▶ [Supplied material]
^^^^
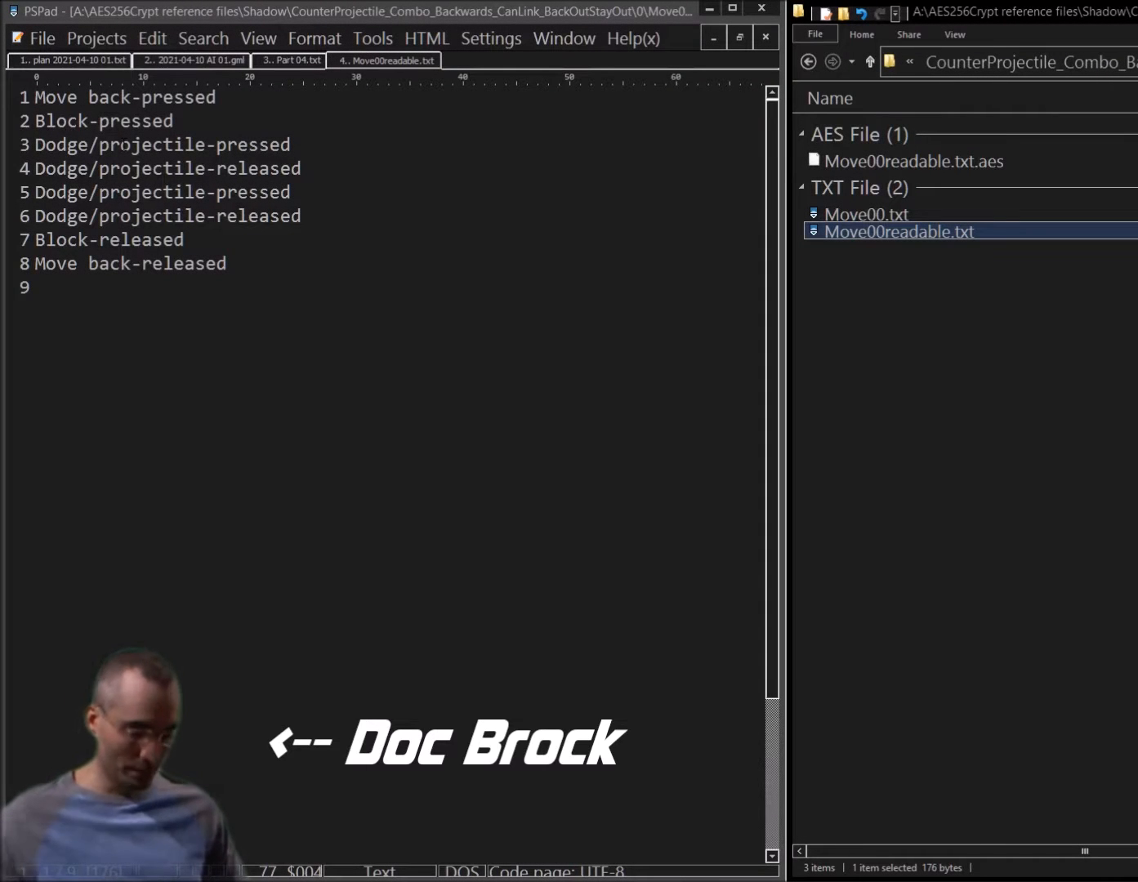
{"buttons": [], "right_stick": "center", "events": []}
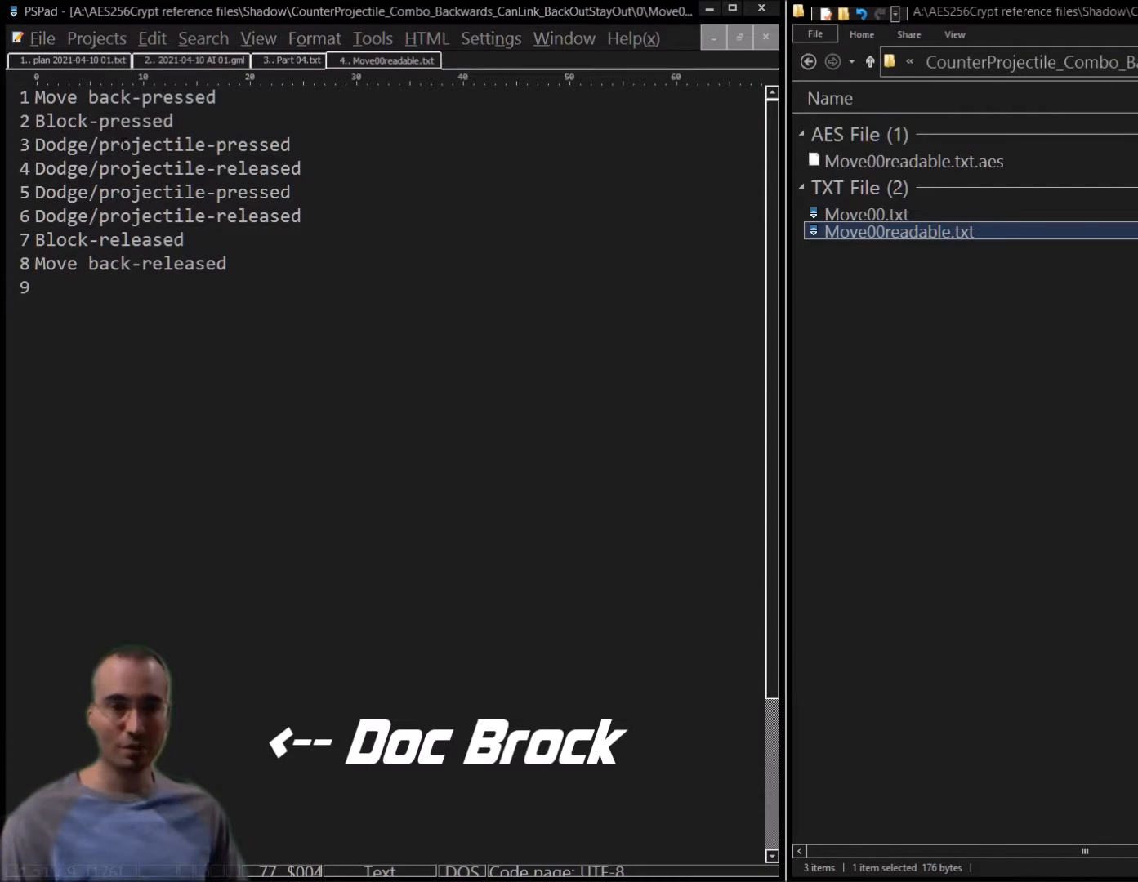
{"buttons": [], "right_stick": "center", "events": []}
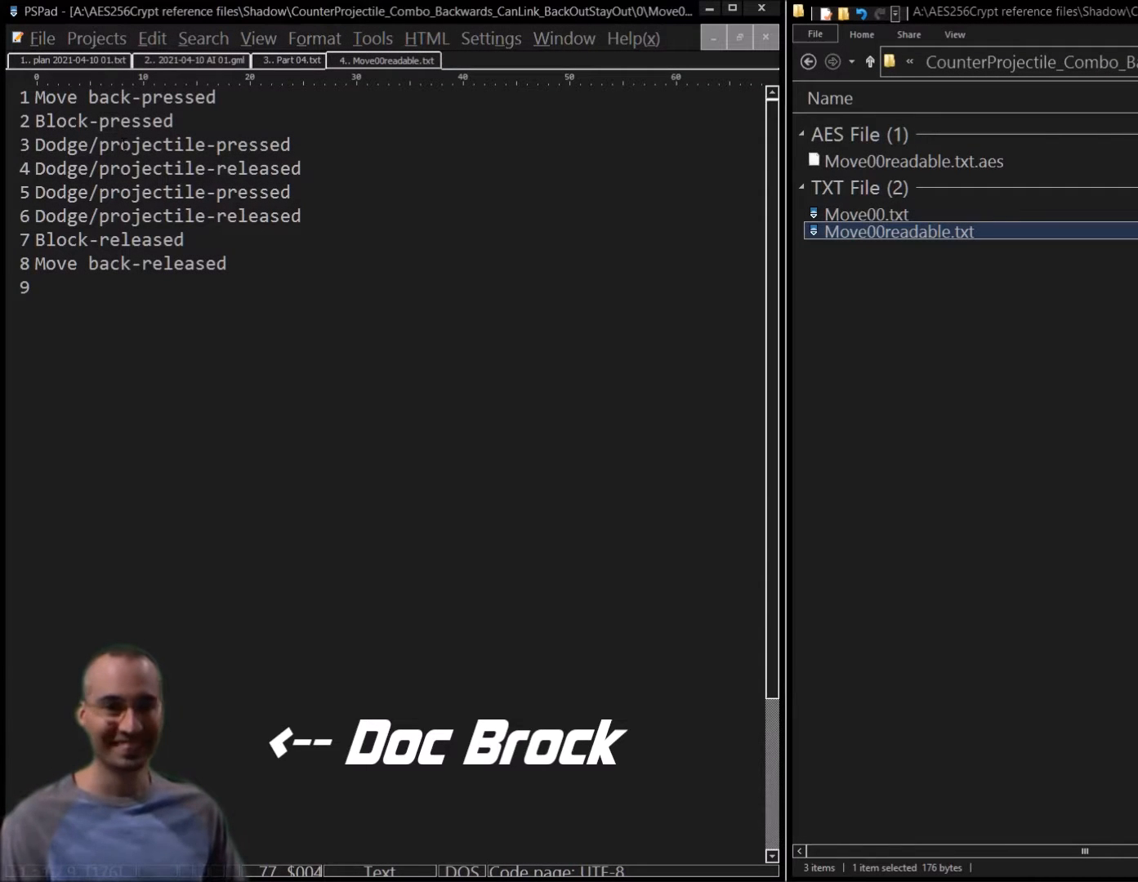
{"buttons": [], "right_stick": "center", "events": []}
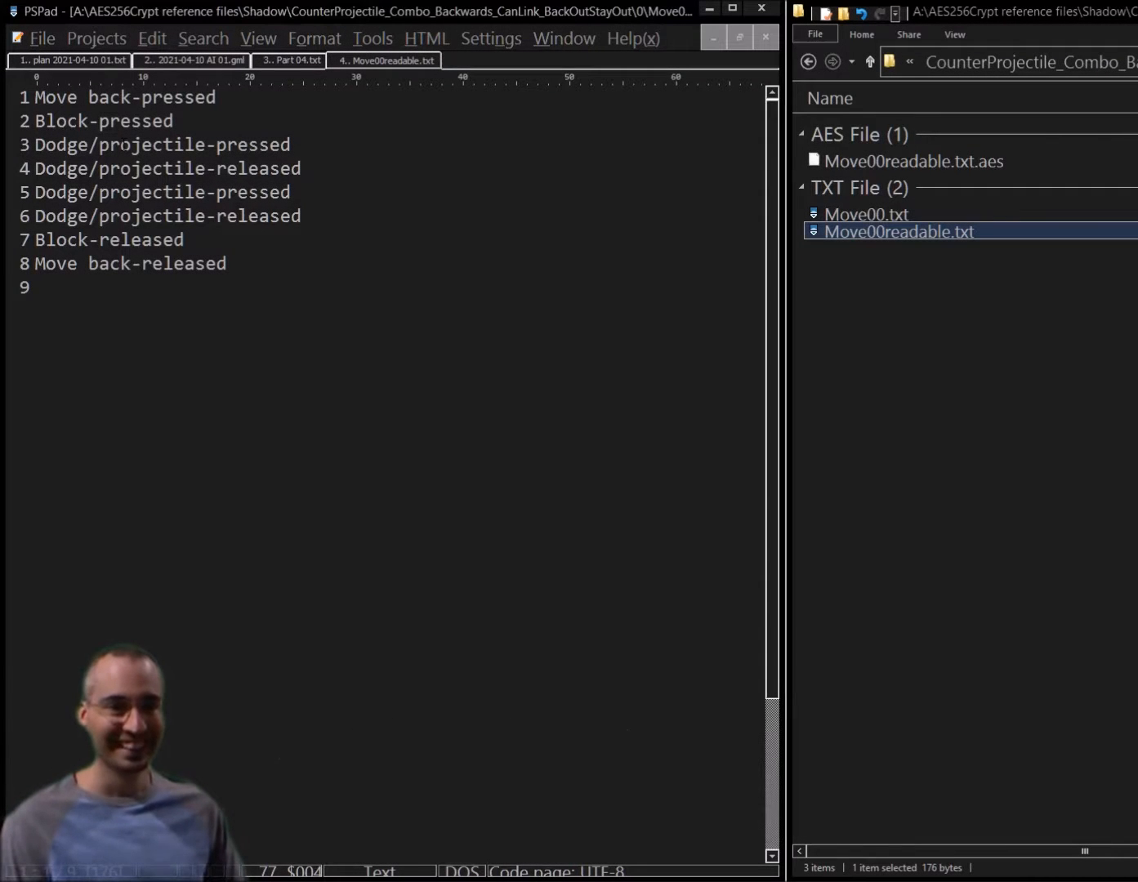
{"buttons": [], "right_stick": "center", "events": []}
^^^^
▶ [Task to complete] Would you retype all the material above exactly, apart from its pictures?

▶ [Output for this task]
{"buttons": [], "right_stick": "center", "events": []}
{"buttons": [], "right_stick": "center", "events": []}
{"buttons": [], "right_stick": "center", "events": []}
{"buttons": [], "right_stick": "center", "events": []}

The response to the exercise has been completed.